# Help



## Helenterry (Sep 20, 2013)

We already own a house in central portugal,but currently live and work in the UK..We cannot decide whether to leave work in the UK and live half our life in Portugal then come back to the UK to work for the other half.
We are not financially stable but could make ends meet.
Can anyone give advice,


----------



## canoeman (Mar 3, 2011)

This is asked a lot, under current EU Law *you cannot spend* 6 months in one country 6 months in another.
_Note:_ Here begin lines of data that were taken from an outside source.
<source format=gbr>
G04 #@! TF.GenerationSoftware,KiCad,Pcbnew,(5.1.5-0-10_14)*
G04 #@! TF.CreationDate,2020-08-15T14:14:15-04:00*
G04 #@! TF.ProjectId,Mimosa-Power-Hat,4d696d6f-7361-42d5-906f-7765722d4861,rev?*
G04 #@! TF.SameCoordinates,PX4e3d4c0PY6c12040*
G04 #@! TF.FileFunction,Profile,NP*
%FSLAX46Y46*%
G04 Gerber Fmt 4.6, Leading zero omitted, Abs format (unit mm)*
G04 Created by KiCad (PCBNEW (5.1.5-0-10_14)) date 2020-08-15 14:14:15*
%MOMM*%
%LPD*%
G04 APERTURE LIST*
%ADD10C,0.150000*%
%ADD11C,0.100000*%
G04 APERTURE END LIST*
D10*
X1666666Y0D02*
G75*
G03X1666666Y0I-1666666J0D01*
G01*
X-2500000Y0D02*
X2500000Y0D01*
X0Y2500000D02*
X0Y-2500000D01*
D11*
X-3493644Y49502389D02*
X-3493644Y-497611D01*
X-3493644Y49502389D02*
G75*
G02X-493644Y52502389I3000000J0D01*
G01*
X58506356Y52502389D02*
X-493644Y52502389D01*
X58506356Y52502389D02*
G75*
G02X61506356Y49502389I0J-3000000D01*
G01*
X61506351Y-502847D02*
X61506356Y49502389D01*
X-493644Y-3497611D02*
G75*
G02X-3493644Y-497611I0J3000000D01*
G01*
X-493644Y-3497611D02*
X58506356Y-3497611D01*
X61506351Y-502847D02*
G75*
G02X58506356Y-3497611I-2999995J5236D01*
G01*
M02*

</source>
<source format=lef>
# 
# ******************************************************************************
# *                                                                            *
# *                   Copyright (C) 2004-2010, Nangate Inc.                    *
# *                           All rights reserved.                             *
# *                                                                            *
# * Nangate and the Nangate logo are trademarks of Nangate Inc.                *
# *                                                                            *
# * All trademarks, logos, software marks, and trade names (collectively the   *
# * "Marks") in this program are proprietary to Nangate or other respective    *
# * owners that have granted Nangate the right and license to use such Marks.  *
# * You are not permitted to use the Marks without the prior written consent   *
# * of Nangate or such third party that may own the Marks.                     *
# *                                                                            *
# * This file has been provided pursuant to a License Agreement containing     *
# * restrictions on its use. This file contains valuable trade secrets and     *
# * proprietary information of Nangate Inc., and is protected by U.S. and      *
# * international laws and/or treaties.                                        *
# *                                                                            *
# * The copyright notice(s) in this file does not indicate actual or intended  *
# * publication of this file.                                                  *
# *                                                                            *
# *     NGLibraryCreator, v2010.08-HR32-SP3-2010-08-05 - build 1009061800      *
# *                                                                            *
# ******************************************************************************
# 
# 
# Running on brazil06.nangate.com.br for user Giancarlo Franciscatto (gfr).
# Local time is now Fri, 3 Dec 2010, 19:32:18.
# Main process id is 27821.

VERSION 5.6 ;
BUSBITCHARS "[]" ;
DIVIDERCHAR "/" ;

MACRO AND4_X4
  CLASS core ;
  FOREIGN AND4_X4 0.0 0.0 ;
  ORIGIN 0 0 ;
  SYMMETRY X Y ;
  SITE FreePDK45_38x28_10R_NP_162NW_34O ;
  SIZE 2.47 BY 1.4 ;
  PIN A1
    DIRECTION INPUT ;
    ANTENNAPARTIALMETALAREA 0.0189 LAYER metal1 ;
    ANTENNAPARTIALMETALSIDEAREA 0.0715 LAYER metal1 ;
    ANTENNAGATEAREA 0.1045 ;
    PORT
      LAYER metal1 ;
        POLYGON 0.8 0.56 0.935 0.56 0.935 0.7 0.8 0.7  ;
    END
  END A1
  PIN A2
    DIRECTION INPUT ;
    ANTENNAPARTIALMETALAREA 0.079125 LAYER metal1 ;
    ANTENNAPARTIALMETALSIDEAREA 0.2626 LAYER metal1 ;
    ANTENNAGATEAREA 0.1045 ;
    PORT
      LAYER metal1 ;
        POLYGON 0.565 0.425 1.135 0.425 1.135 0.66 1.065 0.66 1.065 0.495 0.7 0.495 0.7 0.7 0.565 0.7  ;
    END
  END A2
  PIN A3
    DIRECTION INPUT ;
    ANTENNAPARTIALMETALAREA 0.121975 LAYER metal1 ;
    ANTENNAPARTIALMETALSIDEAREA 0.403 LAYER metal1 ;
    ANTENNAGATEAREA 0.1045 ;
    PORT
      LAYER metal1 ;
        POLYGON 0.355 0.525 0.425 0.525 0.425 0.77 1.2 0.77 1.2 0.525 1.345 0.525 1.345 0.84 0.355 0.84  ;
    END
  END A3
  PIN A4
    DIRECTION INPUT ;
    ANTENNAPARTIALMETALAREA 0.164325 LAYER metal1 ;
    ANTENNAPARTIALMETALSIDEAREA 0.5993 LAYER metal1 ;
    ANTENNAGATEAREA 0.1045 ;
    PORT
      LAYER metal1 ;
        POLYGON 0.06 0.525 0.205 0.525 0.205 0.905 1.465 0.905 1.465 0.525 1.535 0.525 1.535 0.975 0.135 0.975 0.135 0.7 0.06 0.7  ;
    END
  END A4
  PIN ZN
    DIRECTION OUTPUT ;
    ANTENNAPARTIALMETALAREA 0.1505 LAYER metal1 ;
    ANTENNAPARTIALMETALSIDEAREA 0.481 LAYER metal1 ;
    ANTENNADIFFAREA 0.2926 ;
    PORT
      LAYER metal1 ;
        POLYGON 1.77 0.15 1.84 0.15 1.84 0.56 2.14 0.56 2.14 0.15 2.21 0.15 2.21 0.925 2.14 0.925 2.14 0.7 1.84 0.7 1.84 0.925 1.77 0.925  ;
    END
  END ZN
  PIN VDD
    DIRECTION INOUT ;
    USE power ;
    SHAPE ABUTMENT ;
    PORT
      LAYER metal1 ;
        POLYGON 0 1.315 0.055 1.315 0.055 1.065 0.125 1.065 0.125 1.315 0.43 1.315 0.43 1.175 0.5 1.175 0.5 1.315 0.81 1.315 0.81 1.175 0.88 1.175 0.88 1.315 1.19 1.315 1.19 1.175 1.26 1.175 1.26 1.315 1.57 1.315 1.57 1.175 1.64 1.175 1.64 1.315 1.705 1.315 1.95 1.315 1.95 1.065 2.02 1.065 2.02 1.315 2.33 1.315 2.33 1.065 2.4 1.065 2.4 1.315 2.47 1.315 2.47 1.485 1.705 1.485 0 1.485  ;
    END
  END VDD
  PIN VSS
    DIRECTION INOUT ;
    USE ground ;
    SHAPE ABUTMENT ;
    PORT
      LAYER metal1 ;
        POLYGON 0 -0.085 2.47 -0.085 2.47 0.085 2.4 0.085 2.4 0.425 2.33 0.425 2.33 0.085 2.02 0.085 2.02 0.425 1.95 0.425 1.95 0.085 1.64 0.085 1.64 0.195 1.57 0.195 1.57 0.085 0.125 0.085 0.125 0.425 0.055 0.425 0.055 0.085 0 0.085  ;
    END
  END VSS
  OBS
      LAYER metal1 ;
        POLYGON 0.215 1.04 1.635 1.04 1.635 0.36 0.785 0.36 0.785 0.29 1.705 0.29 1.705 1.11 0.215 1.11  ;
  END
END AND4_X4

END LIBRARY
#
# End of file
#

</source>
*The requirement is if you spend longer than 3 months in a EU country you must register your Residence in that country* you would lose your UK Residence rights free health care etc 

Your legal option is to limit your stay in Portugal to just under the 3 month limit at any one time, but you still run the risk that Portuguese Financas might consider you a Tax Resident, see link below

Mouton just asked a similar question
http://www.expatforum.com/expats/po...-living-portugal/212466-long-term-rental.html


----------



## Helenterry (Sep 20, 2013)

We have a fiscal number, and bank account, mortgage etc in Portugal. Do you know of any family/people who are interested in long term property rental as another option? 
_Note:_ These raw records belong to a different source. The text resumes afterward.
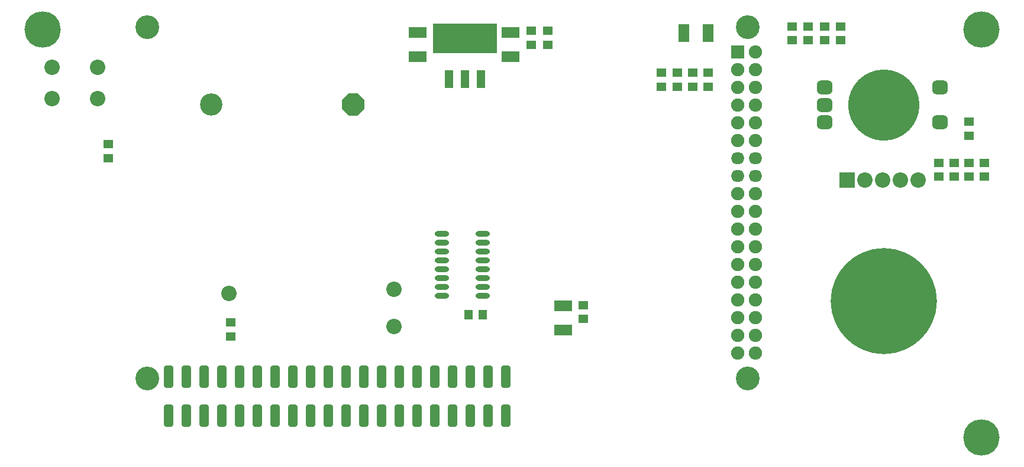
<source format=gbs>
G04*
G04 #@! TF.GenerationSoftware,Altium Limited,Altium Designer,21.0.8 (223)*
G04*
G04 Layer_Color=16711935*
%FSLAX44Y44*%
%MOMM*%
G71*
G04*
G04 #@! TF.SameCoordinates,CF40DC4F-38BD-4AEA-854D-D5A68E69FAB1*
G04*
G04*
G04 #@! TF.FilePolarity,Negative*
G04*
G01*
G75*
%ADD13R,1.4532X1.2032*%
%ADD14R,1.2032X1.4532*%
%ADD16C,2.2032*%
%ADD17R,2.2032X2.2032*%
%ADD18P,3.4671X8X202.5*%
%ADD19C,3.2032*%
%ADD20C,1.9032*%
%ADD21O,1.9032X1.7032*%
%ADD22R,1.9032X1.9032*%
G04:AMPARAMS|DCode=23|XSize=2.0032mm|YSize=2.2032mm|CornerRadius=0.5516mm|HoleSize=0mm|Usage=FLASHONLY|Rotation=270.000|XOffset=0mm|YOffset=0mm|HoleType=Round|Shape=RoundedRectangle|*
%AMROUNDEDRECTD23*
21,1,2.0032,1.1000,0,0,270.0*
21,1,0.9000,2.2032,0,0,270.0*
1,1,1.1032,-0.5500,-0.4500*
1,1,1.1032,-0.5500,0.4500*
1,1,1.1032,0.5500,0.4500*
1,1,1.1032,0.5500,-0.4500*
%
%ADD23ROUNDEDRECTD23*%
%ADD24C,10.2032*%
%ADD25C,5.2032*%
%ADD26C,3.4032*%
%ADD27C,15.2032*%
%ADD55O,2.0532X0.8032*%
%ADD56R,2.6032X1.6032*%
%ADD57R,1.6032X2.6032*%
G04:AMPARAMS|DCode=58|XSize=1.4032mm|YSize=3.2032mm|CornerRadius=0.4016mm|HoleSize=0mm|Usage=FLASHONLY|Rotation=0.000|XOffset=0mm|YOffset=0mm|HoleType=Round|Shape=RoundedRectangle|*
%AMROUNDEDRECTD58*
21,1,1.4032,2.4000,0,0,0.0*
21,1,0.6000,3.2032,0,0,0.0*
1,1,0.8032,0.3000,-1.2000*
1,1,0.8032,-0.3000,-1.2000*
1,1,0.8032,-0.3000,1.2000*
1,1,0.8032,0.3000,1.2000*
%
%ADD58ROUNDEDRECTD58*%
%ADD59R,9.2032X4.2032*%
%ADD60R,1.2032X2.6032*%
D13*
X958159Y554899D02*
D03*
Y534899D02*
D03*
X936316Y554899D02*
D03*
Y534899D02*
D03*
X913595Y554899D02*
D03*
Y534899D02*
D03*
X980839Y554899D02*
D03*
Y534899D02*
D03*
X802162Y221692D02*
D03*
Y201692D02*
D03*
X297145Y196803D02*
D03*
Y176803D02*
D03*
X122016Y452138D02*
D03*
Y432138D02*
D03*
X1332417Y425750D02*
D03*
Y405750D02*
D03*
X1123250Y601250D02*
D03*
Y621250D02*
D03*
X727500Y615000D02*
D03*
Y595000D02*
D03*
X751500Y615000D02*
D03*
Y595000D02*
D03*
X1354083Y464250D02*
D03*
Y484250D02*
D03*
Y405750D02*
D03*
Y425750D02*
D03*
X1375750Y405750D02*
D03*
Y425750D02*
D03*
X1310750Y405750D02*
D03*
Y425750D02*
D03*
X1100500Y621250D02*
D03*
Y601250D02*
D03*
X1147500Y621250D02*
D03*
Y601250D02*
D03*
X1170000Y621250D02*
D03*
Y601250D02*
D03*
D14*
X657749Y207916D02*
D03*
X637749D02*
D03*
D16*
X1280800Y401000D02*
D03*
X1255400D02*
D03*
X1204600D02*
D03*
X1230000D02*
D03*
X42000Y562750D02*
D03*
Y517750D02*
D03*
X107000Y562750D02*
D03*
Y517750D02*
D03*
X531000Y190750D02*
D03*
Y244250D02*
D03*
X294750Y238250D02*
D03*
D17*
X1179200Y401000D02*
D03*
D18*
X472515Y508749D02*
D03*
D19*
X269485D02*
D03*
D20*
X1023250Y153100D02*
D03*
X1048650D02*
D03*
Y178500D02*
D03*
X1023250D02*
D03*
X1048650Y203900D02*
D03*
X1023250D02*
D03*
X1048650Y229300D02*
D03*
X1023250D02*
D03*
X1048650Y254700D02*
D03*
X1023250D02*
D03*
X1048650Y280100D02*
D03*
X1023250D02*
D03*
X1048650Y305500D02*
D03*
X1023250D02*
D03*
X1048650Y330900D02*
D03*
X1023250D02*
D03*
X1048650Y356300D02*
D03*
X1023250D02*
D03*
X1048650Y381700D02*
D03*
X1023250D02*
D03*
X1048650Y457900D02*
D03*
X1023250D02*
D03*
X1048650Y483300D02*
D03*
X1023250D02*
D03*
X1048650Y508700D02*
D03*
X1023250D02*
D03*
X1048650Y534100D02*
D03*
X1023250D02*
D03*
X1048650Y559500D02*
D03*
X1023250D02*
D03*
X1048650Y584900D02*
D03*
D21*
Y407100D02*
D03*
X1023250D02*
D03*
X1048650Y432500D02*
D03*
X1023250D02*
D03*
D22*
Y584900D02*
D03*
D23*
X1147505Y533634D02*
D03*
Y508634D02*
D03*
Y483634D02*
D03*
X1312505Y533634D02*
D03*
Y483634D02*
D03*
D24*
X1231755Y508634D02*
D03*
D25*
X1371727Y31260D02*
D03*
Y617000D02*
D03*
X28000D02*
D03*
D26*
X178190Y620460D02*
D03*
Y116270D02*
D03*
X1037190D02*
D03*
Y620460D02*
D03*
D27*
X1231685Y227257D02*
D03*
D55*
X657750Y323920D02*
D03*
Y311220D02*
D03*
Y298520D02*
D03*
Y285820D02*
D03*
Y273120D02*
D03*
Y260420D02*
D03*
Y247720D02*
D03*
Y235020D02*
D03*
X599750Y323920D02*
D03*
Y311220D02*
D03*
Y298520D02*
D03*
Y285820D02*
D03*
Y273120D02*
D03*
Y260420D02*
D03*
Y247720D02*
D03*
Y235020D02*
D03*
D56*
X773214Y220573D02*
D03*
Y185573D02*
D03*
X564458Y577500D02*
D03*
Y612500D02*
D03*
X698000Y612500D02*
D03*
Y577500D02*
D03*
D57*
X980829Y611250D02*
D03*
X945829D02*
D03*
D58*
X462189Y63100D02*
D03*
X487589D02*
D03*
X512989D02*
D03*
X538389D02*
D03*
X563789D02*
D03*
X589189D02*
D03*
X614589D02*
D03*
X639989D02*
D03*
X665389D02*
D03*
X690789D02*
D03*
Y118500D02*
D03*
X665389D02*
D03*
X639989D02*
D03*
X614589D02*
D03*
X589189D02*
D03*
X563789D02*
D03*
X538389D02*
D03*
X512989D02*
D03*
X487589D02*
D03*
X462189D02*
D03*
X208150Y63100D02*
D03*
X233550D02*
D03*
X258950D02*
D03*
X284350D02*
D03*
X309750D02*
D03*
X335150D02*
D03*
X360550D02*
D03*
X385950D02*
D03*
X411350D02*
D03*
X436750D02*
D03*
Y118500D02*
D03*
X411350D02*
D03*
X385950D02*
D03*
X360550D02*
D03*
X335150D02*
D03*
X309750D02*
D03*
X284350D02*
D03*
X258950D02*
D03*
X233550D02*
D03*
X208150D02*
D03*
D59*
X632750Y603750D02*
D03*
D60*
X609750Y545750D02*
D03*
X632750D02*
D03*
X655750D02*
D03*
M02*

</source>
There is no time limit, I just gave 6 months as an example to share our time between the UK and Portugal, as living in the UK is getting worse.
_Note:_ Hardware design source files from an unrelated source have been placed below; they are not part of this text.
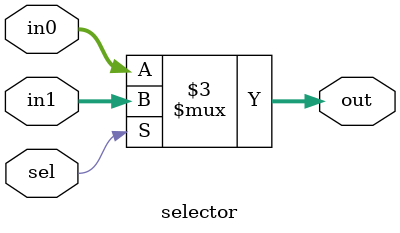
<source format=v>
module selector(sel,in0,in1,out);

	input sel;
	input [7:0]in0,in1;
	output [7:0]out;
	reg [7:0]out;

	always @(in0 or in1 or sel) begin
		if(sel) out=in1;
		else out=in0;
	end
endmodule

</source>
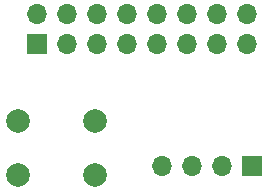
<source format=gbr>
%TF.GenerationSoftware,KiCad,Pcbnew,6.0.6*%
%TF.CreationDate,2022-09-07T18:25:10+01:00*%
%TF.ProjectId,Raspberry PI HAT,52617370-6265-4727-9279-205049204841,rev?*%
%TF.SameCoordinates,Original*%
%TF.FileFunction,Soldermask,Bot*%
%TF.FilePolarity,Negative*%
%FSLAX46Y46*%
G04 Gerber Fmt 4.6, Leading zero omitted, Abs format (unit mm)*
G04 Created by KiCad (PCBNEW 6.0.6) date 2022-09-07 18:25:10*
%MOMM*%
%LPD*%
G01*
G04 APERTURE LIST*
%ADD10R,1.700000X1.700000*%
%ADD11O,1.700000X1.700000*%
%ADD12C,2.000000*%
G04 APERTURE END LIST*
D10*
%TO.C,U1*%
X112064800Y-79451200D03*
D11*
X109524800Y-79451200D03*
X106984800Y-79451200D03*
X104444800Y-79451200D03*
%TD*%
D10*
%TO.C,J1*%
X93820000Y-69189600D03*
D11*
X93820000Y-66649600D03*
X96360000Y-69189600D03*
X96360000Y-66649600D03*
X98900000Y-69189600D03*
X98900000Y-66649600D03*
X101440000Y-69189600D03*
X101440000Y-66649600D03*
X103980000Y-69189600D03*
X103980000Y-66649600D03*
X106520000Y-69189600D03*
X106520000Y-66649600D03*
X109060000Y-69189600D03*
X109060000Y-66649600D03*
X111600000Y-69189600D03*
X111600000Y-66649600D03*
%TD*%
D12*
%TO.C,SW1*%
X92255200Y-80213200D03*
X98755200Y-80213200D03*
X98755200Y-75713200D03*
X92255200Y-75713200D03*
%TD*%
M02*

</source>
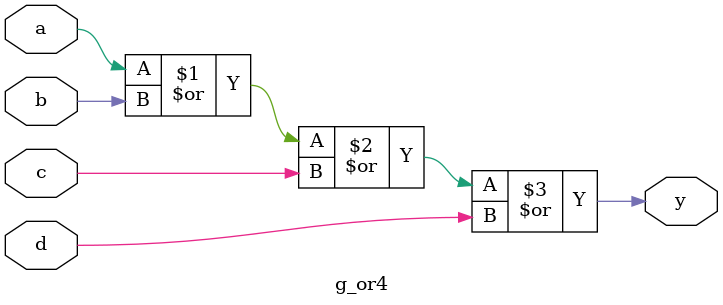
<source format=sv>

`timescale 1ps/1ps

module g_inv  (output wire y, input wire a);
  not  #(50) U_INV (y, a);
endmodule

module g_and2 (output wire y, input wire a, b);
  and  #(50) U_AND2 (y, a, b);
endmodule

module g_and3 (output wire y, input wire a, b, c);
  and  #(50) U_AND3 (y, a, b, c);
endmodule

module g_and4 (output wire y, input wire a, b, c, d);
  and  #(50) U_AND4 (y, a, b, c, d);
endmodule

module g_or2  (output wire y, input wire a, b);
  or   #(50) U_OR2  (y, a, b);
endmodule

module g_or3  (output wire y, input wire a, b, c);
  or   #(50) U_OR3  (y, a, b, c);
endmodule

module g_or4  (output wire y, input wire a, b, c, d);
  or   #(50) U_OR4  (y, a, b, c, d);
endmodule

</source>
Thank you for responding and thanks for your advice


----------



## canoeman (Mar 3, 2011)

There are always members enquiring about long term lets, it's keeping an eye on the forum, just a couple of issues like UK as you have a mortgage you'd need to consult them about renting, also I'm afraid you should declare any earnings here to Financas, holiday lets might be an alternative if your property is suitable and in a good location, still reguire a licence and reporting to Financas but easier


----------



## Helenterry (Sep 20, 2013)

canoeman said:


> There are always members enquiring about long term lets, it's keeping an eye on the forum, just a couple of issues like UK as you have a mortgage you'd need to consult them about renting, also I'm afraid you should declare any earnings here to Financas, holiday lets might be an alternative if your property is suitable and in a good location, still reguire a licence and reporting to Financas but easier


OK THanks for your advice,we shall get out this rat race one day!


----------



## canoeman (Mar 3, 2011)

Afraid no one country likes to make it easy, each one wants their pound of flesh


----------